Ковтун И.В.   Онищенко С.С.   Соколов П.  

Конь в ритуальных практиках ирменцев

Докладчик: Ковтун И.В.

И.В. Ковтун, С.С. Онищенко, П.Г. Соколов

Федеральный исследовательский центр угля и углехимии СО РАН,

Кемерово, Кузбасс, Россия

ivkovtun@mail.ru, onis65@mail.ru, pgsokolov@yandex.ru

Конь в ритуальных практиках ирменцев

 

I.V. Kovtun, S.S.Onishchenko, P.G. Sokolov

Federal Research Centre of Coal and Coal Chemistry of Siberian Branchof the RAS,

Kemerovo, Kuzbass, Russia

ivkovtun@mail.ru, onis65@mail.ru, pgsokolov@yandex.ru

The Horse in the Ritual Practices of Irmens

 

ABSTRACT: The article is devoted to the image and place of the horse in the funeral, memorial and mythocalendary rites of the population of the Irmen culture. The authors compared the finds of bone remains of horses and other domestic and wild animals in the Irmen settlements of the Kuznetsk Basin: Tanai 4a, Toropovo 7 and Medynino 1. The uniqueness of the dominance of horses’ bone remains in construction 30 of the settlement Tanai 4a, which has no analogues in the settlements of the Irmen culture, was revealed. The most complete set of data on the use of horses in different rites in settlements and burial grounds, verifying the unity of such ritual practices in various areas of the Irmen area, is presented. Parallels are drawn between the zooarchaeological complex of construction 30 of Tanai 4a and the Irmen tradition of horse sacrifice, with the use of horse meat in the ritual meals of Irmens.
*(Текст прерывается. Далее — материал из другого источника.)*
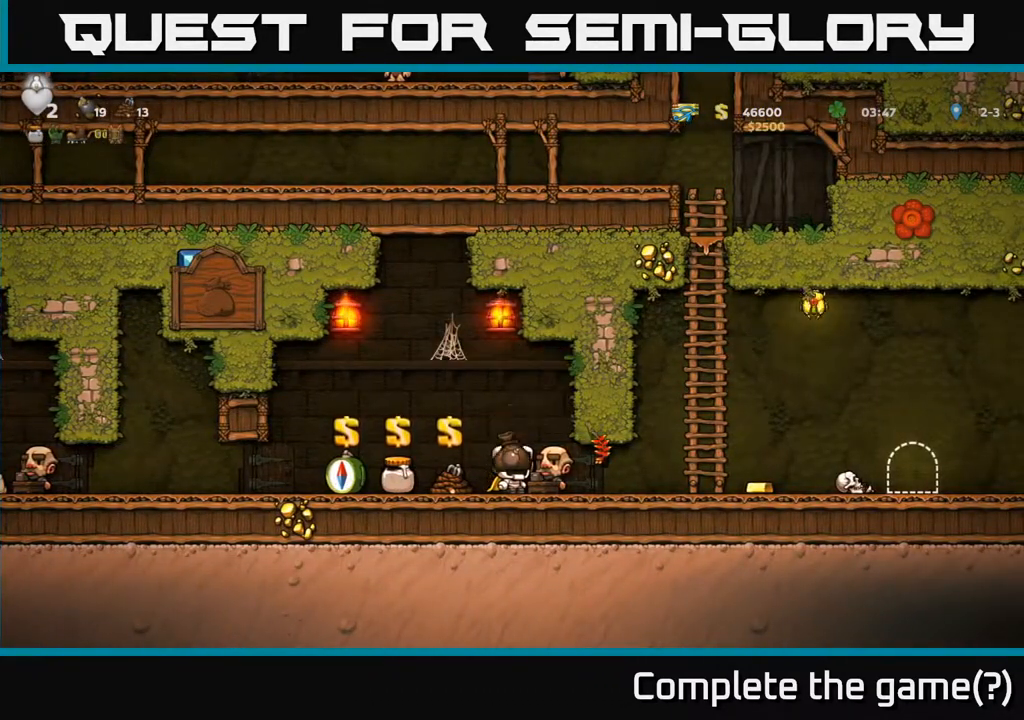
{"buttons": ["DPAD_LEFT"], "left_stick": "center", "right_stick": "center", "events": [[50, "L2", "up"], [400, "DPAD_LEFT", "down"]]}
The key role of the horse skull in the symbolization of mythocalendar representations, in funeral and liturgical practices of the population of the Irmen culture, is established. The meaning of the South-Western and North-Eastern directions in the orientation of sacrificial animals’ heads is reconstructed. Direct meaningful parallels between horse immolations in the Irmen necropolises and significant elements of the ashvamedha rite are substantiated. A version concerning the origins of the tradition of horse slaughtering and the mythoritual content of Irmen ideas about the image and role of the sacrificial horse is proposed.

 

Анализ фаунистических сборов из ирменских поселений Танай 4а, Торопово 7 и Медынино 1 в Кузнецкой котловине выявил неоднородные сведения о месте лошади в жизнедеятельности ирменцев данного региона.
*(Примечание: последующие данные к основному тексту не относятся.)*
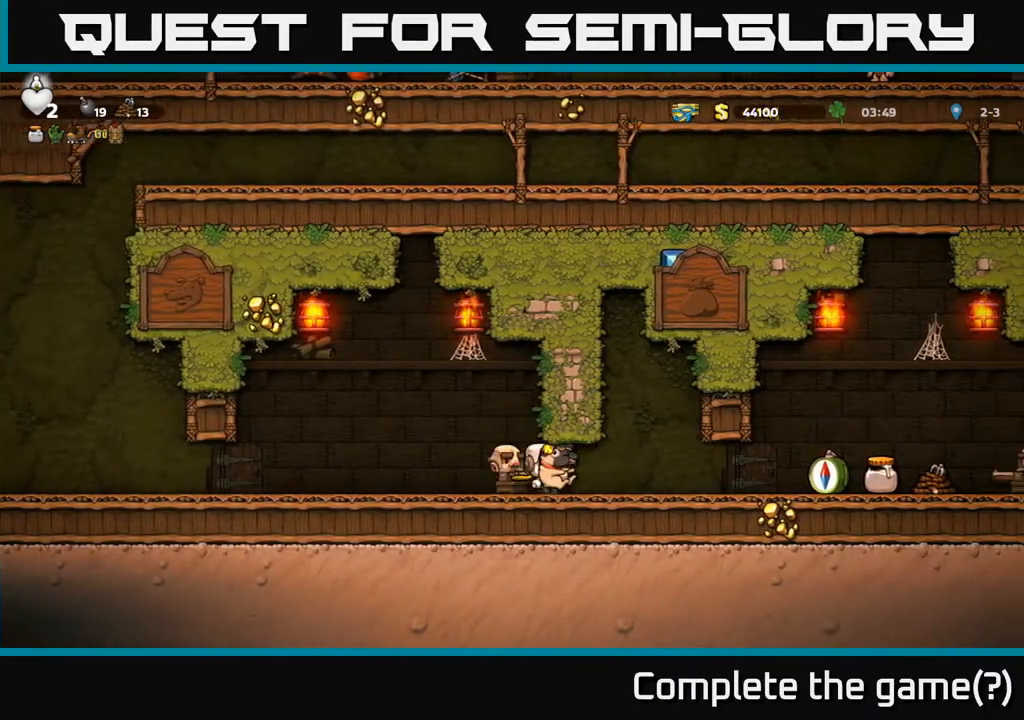
{"buttons": ["DPAD_LEFT"], "left_stick": "center", "right_stick": "center", "events": [[67, "DPAD_RIGHT", "up"], [450, "DPAD_LEFT", "down"]]}
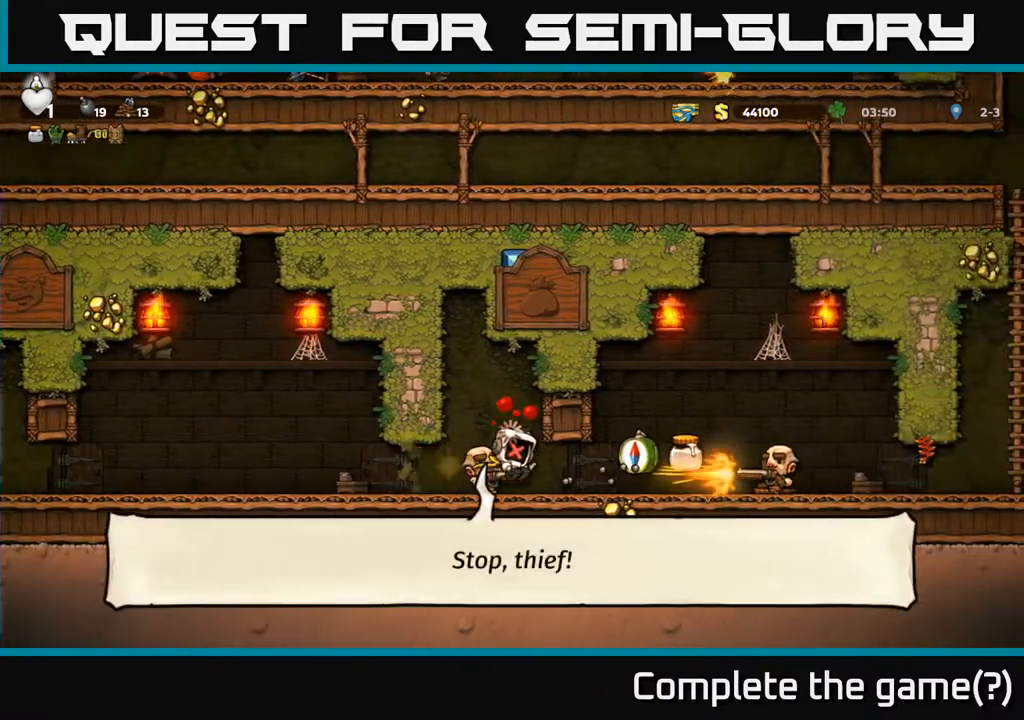
{"buttons": [], "left_stick": "center", "right_stick": "center", "events": [[67, "X", "down"], [100, "A", "down"], [117, "DPAD_LEFT", "up"], [150, "L2", "down"], [183, "X", "up"], [233, "DPAD_UP", "down"], [233, "X", "down"], [283, "DPAD_UP", "up"], [283, "L2", "up"], [300, "X", "up"], [333, "L2", "down"], [350, "X", "down"], [433, "L2", "up"], [433, "X", "up"], [467, "A", "up"]]}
Поселение Танай 4а расположено в северо-западной, наиболее остепнённой части котловины, на границе с Салаирским кряжем. Здесь исследовано ирменское сооружение № 30 площадью 262 кв. м, в некоторых ямах которого ирменская керамика залегала совместно с андроноидной керамикой другой культуры, что подтверждает их частичное сосуществование [Бобров, Жаронкин, 2000, с. 238-240]. В 2016 г. последняя была выделена в самостоятельную танайскую культуру [Ковтун, 2016, с. 68-71]. Сначала предполагался ритуальный или полифункциональный характер этого нестандартного помещения, возможно, связанного с погребальной обрядностью, имевшего ямы со следами огня, остатки бронзолитейного производства и керамику с исключительно ритуальной орнаментацией и др. Но позднее от этой идеи отказались в пользу сугубо хозяйственного назначения сооружения [Бобров, Жаронкин, 2000, с. 238-240; Бобров, Жаронкин, 2001, с. 233-234]. В структуре ирменского зооархеологического комплекса данной постройки доминирует триада домашних животных, с преобладанием лошади [Онищенко, 2015, с. 56-58] (табл. 1). Из 46 образцов скелета лошадей с установленным возрастом – 41 принадлежал молодым животным от 0,5 до 3 лет.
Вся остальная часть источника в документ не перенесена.